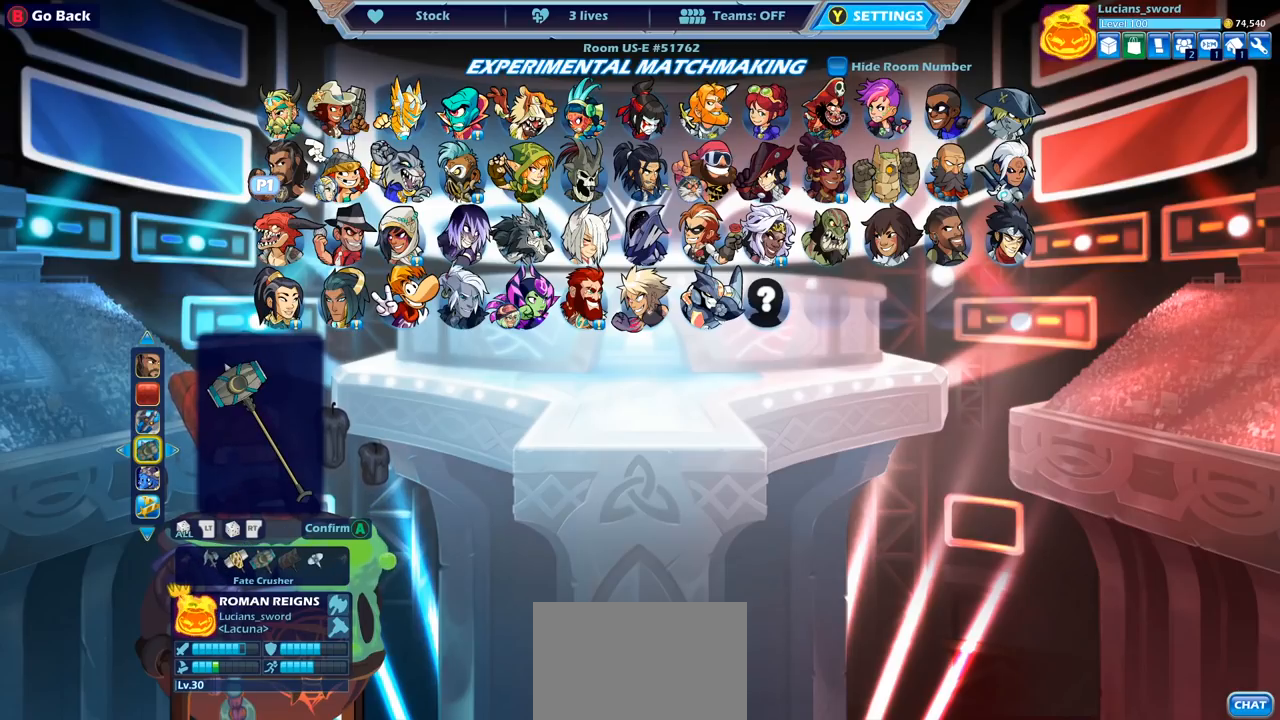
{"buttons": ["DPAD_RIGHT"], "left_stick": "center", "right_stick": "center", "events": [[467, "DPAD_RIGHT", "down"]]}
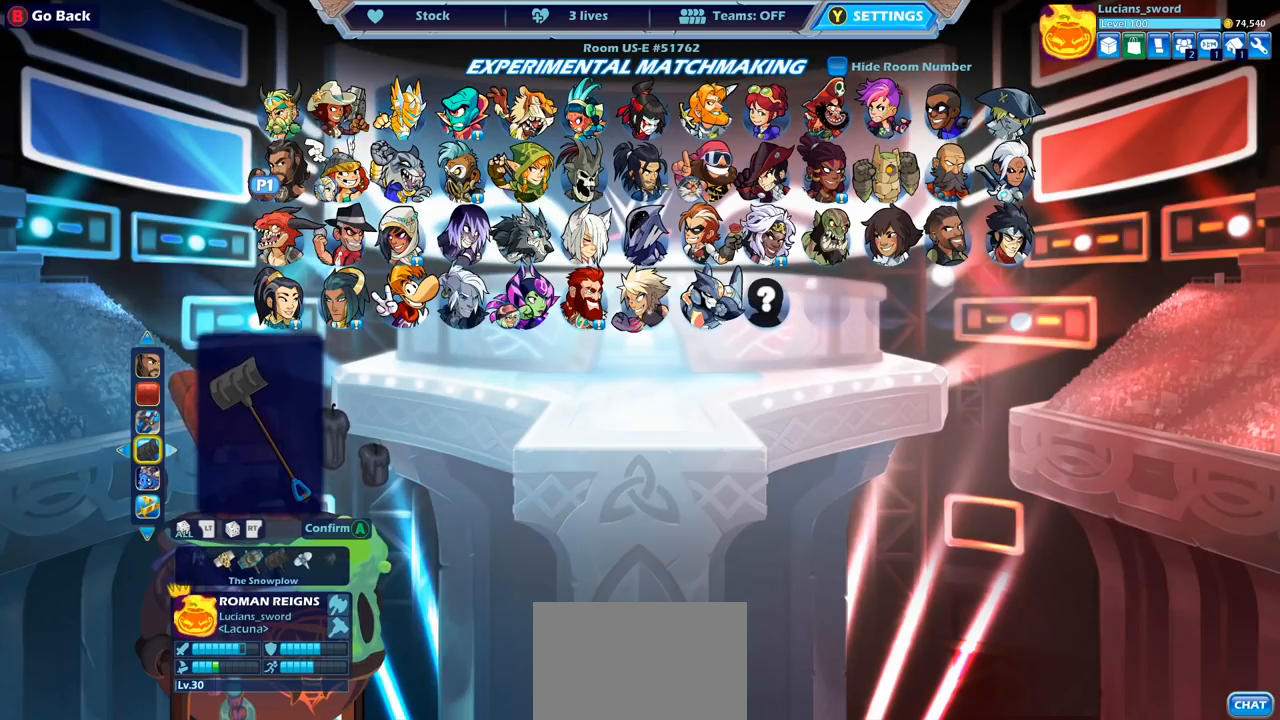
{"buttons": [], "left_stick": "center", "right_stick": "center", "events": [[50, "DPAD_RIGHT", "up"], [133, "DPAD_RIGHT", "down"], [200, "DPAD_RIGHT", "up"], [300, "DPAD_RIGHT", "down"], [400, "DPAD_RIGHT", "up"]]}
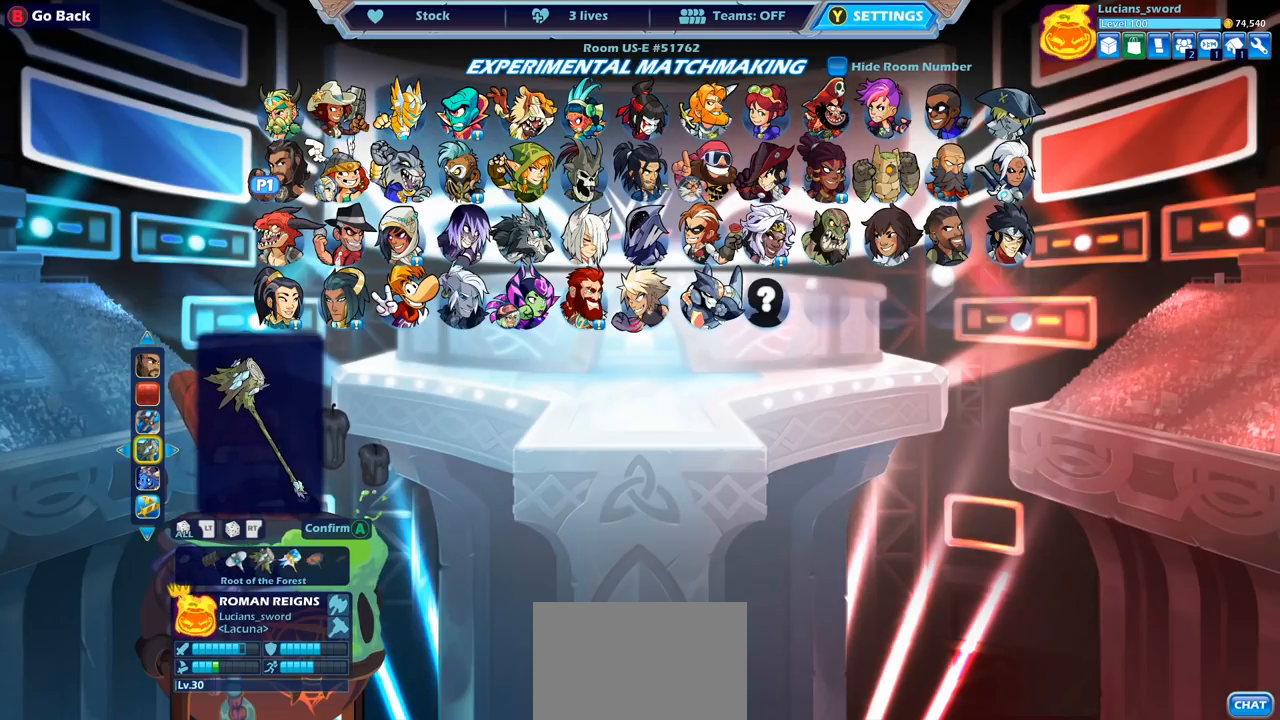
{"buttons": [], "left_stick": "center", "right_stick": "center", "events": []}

> [Assignment]
Would you copy out every line of the data above exactly, minus the pictures?

> [Response to this exercise]
{"buttons": ["DPAD_RIGHT"], "left_stick": "center", "right_stick": "center", "events": [[467, "DPAD_RIGHT", "down"]]}
{"buttons": [], "left_stick": "center", "right_stick": "center", "events": [[50, "DPAD_RIGHT", "up"], [133, "DPAD_RIGHT", "down"], [200, "DPAD_RIGHT", "up"], [300, "DPAD_RIGHT", "down"], [400, "DPAD_RIGHT", "up"]]}
{"buttons": [], "left_stick": "center", "right_stick": "center", "events": []}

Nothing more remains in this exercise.